There also is a push to enroll more birthing hospitals in the Vaccines for Children program to ensure broad access to nirsevimab. 

Studies will continue throughout the 2024-’25 RSV season, and additional recommendations may be made based on the data. 

Meningococcal vaccine schedule 

ACIP members reviewed clinical trial data on GlaxoSmithKline’s (GSK) 5-in-1 meningococcal ABCWY (MenABCWY) vaccine, which seeks to simplify immunization protection offered by meningococcal vaccines in fewer shots. The discussion was held in conjunction with previously discussed alterations to the adolescent meningococcal vaccine schedule and members were asked to consider adding language to include high-risk groups. 

Committee members initially discussed the changes in February, and a final vote on an updated schedule could take place early next year. 

The GSK pentavalent vaccine is under review by the FDA and is expected to become available in 2025. The vaccine is proposed for individuals ages 10-25 years and is administered in two doses at least six months apart.

The current schedule recommends children receive their first dose of meningococcal conjugate (MenACWY) vaccine at ages 11-12 years and a second dose at 16 years. 

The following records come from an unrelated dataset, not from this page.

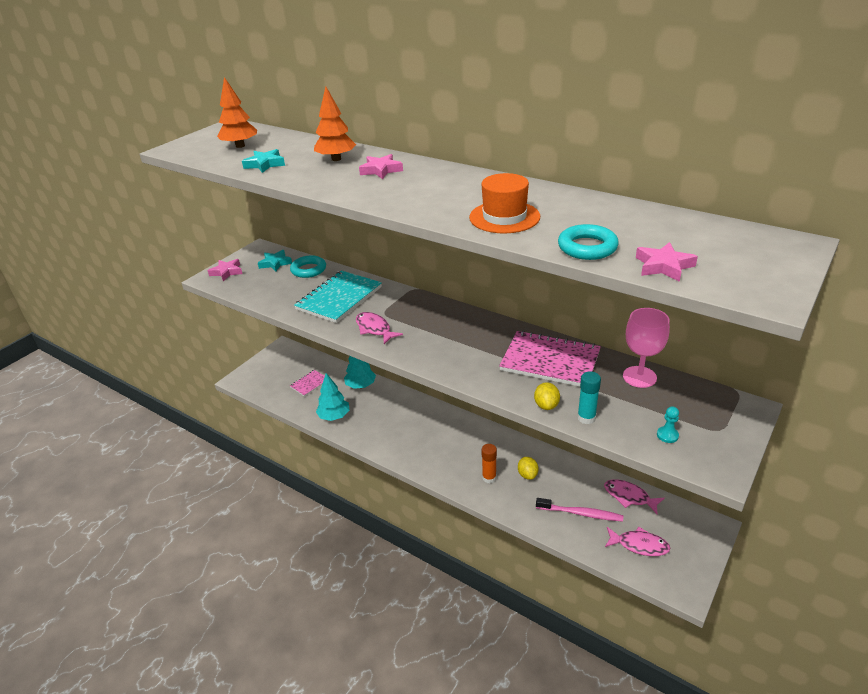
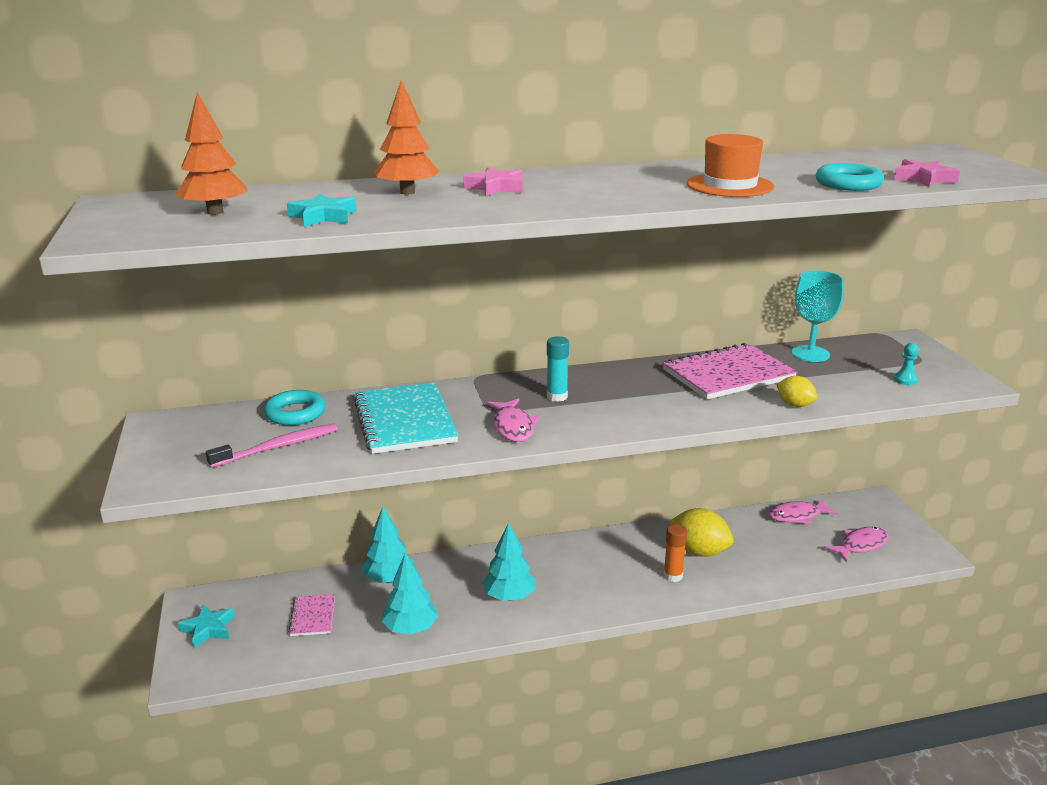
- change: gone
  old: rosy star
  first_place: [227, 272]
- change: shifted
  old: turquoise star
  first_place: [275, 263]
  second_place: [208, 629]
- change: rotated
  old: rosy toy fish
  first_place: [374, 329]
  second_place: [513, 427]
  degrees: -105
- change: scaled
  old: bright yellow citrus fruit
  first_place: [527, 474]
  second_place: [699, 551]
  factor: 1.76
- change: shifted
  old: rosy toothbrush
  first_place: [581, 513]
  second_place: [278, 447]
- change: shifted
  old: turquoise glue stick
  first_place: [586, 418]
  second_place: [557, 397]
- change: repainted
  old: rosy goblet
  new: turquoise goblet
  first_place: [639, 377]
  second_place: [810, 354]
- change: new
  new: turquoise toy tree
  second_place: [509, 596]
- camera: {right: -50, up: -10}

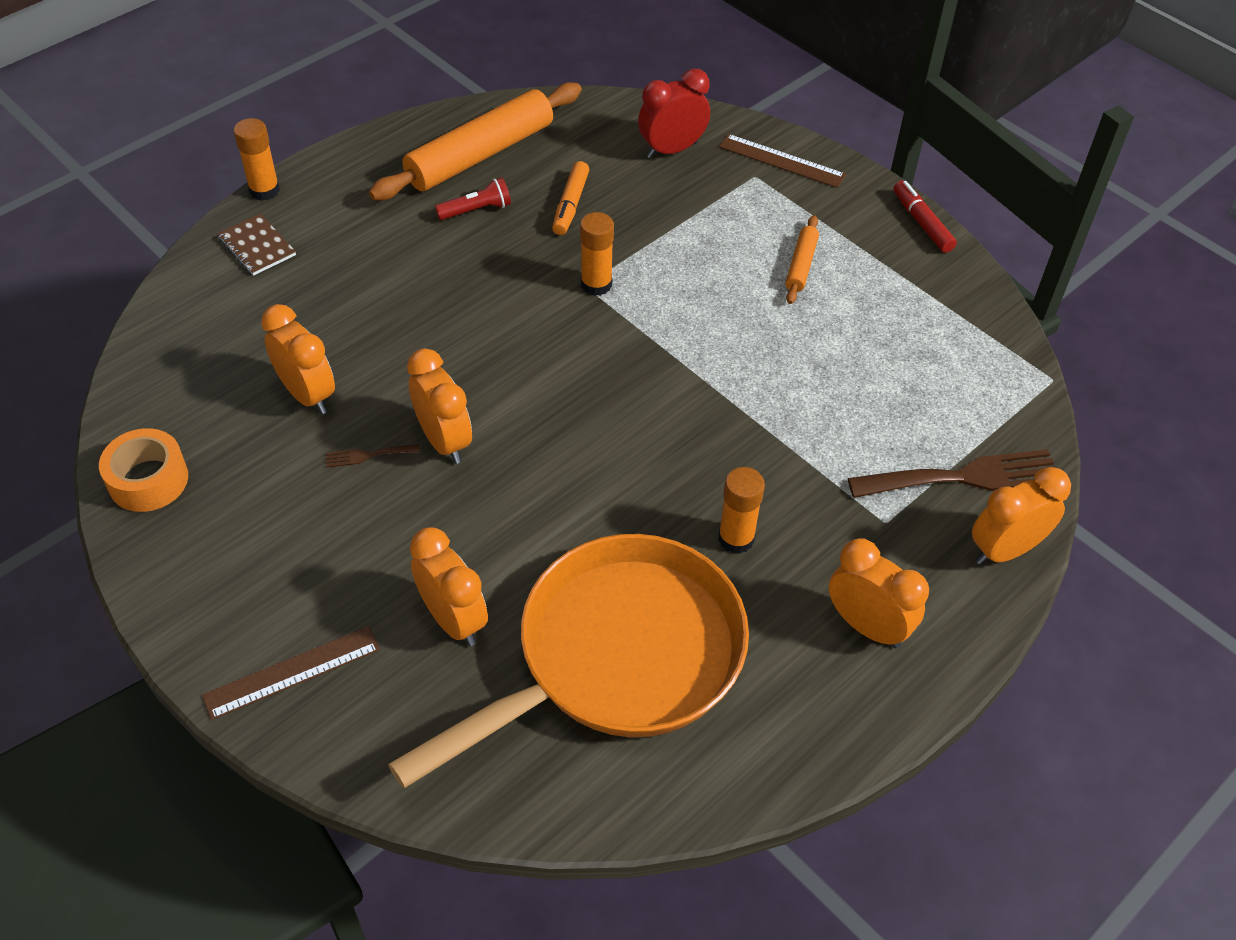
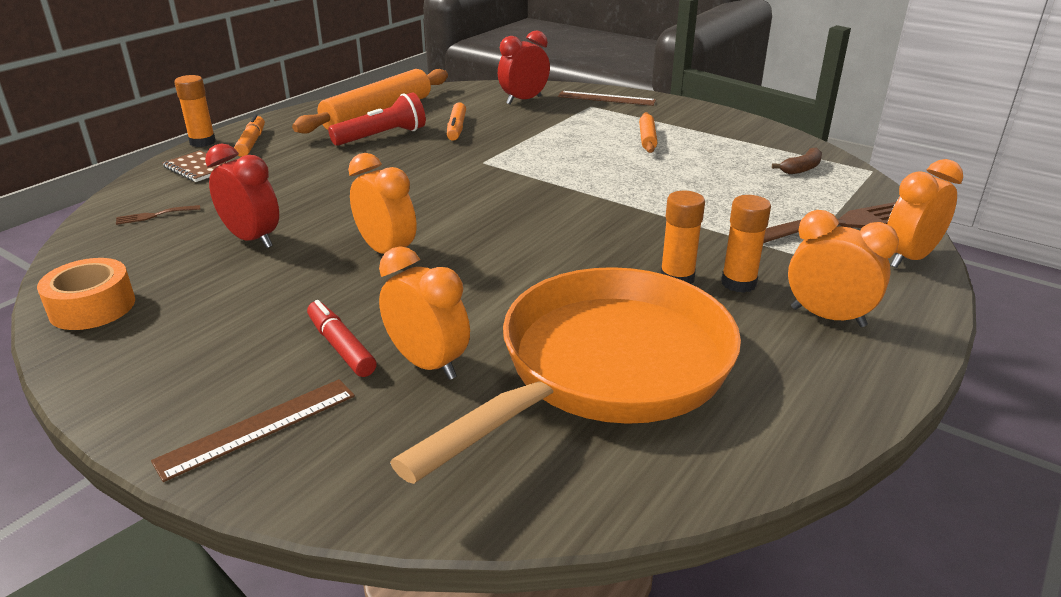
- change: repainted
  old: orange clock
  new: scarlet clock
  first_place: [307, 394]
  second_place: [252, 239]
- change: shifted
  old: dark brown table fork
  first_place: [367, 455]
  second_place: [154, 215]
- change: scaled
  old: scarlet pocket torch
  first_place: [476, 210]
  second_place: [382, 136]
  factor: 1.57
- change: shifted
  old: orange glue stick
  first_place: [596, 284]
  second_place: [738, 283]
- change: shifted
  old: scarlet marker pen
  first_place: [922, 223]
  second_place: [341, 346]
- change: new
  new: orange marker pen
  second_place: [251, 143]
- change: new
  new: dark brown banana
  second_place: [801, 168]
- camera: {right: -10, up: -20}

Those who are not at increased risk of meningococcal disease could receive two doses of serogroup B meningococcal disease (MenB) vaccine between 16 and 23 years (preferably at 16-18 years old), following shared decision-making between a health care provider and patient or the patient’s parent/guardian. 

Proposals include removing one MenACWY dose and/or offering MenB doses based on risk instead of routine vaccination schedule. Members were asked to consider the new pentavalent vaccine’s potential availability as immunization schedule revisions are considered over the coming months.

While primary data showed a “favorable safety profile” to the pentavalent vaccine, ACIP members pointed out titers waned substantially for serogroup A and for three B strains after 24 months. Though a robust response was shown when a booster dose was administered after the primary series, work group members expressed concerns about the drop in protection at two years for serogroup B strains

ACIP members also were tasked with identifying risk groups for potential broader use of MenB vaccination, including adolescents in congregate living settings, such as college students, and those in congregate foster care, boarding schools, correctional facilities, etc. 

A proposal for a revised vaccination schedule would allow adolescents who desire protection to receive MenB vaccine, even if they are unsure of future living plans that may inform congregate living risk.

No votes were taken Friday, and ACIP members will reconvene in October.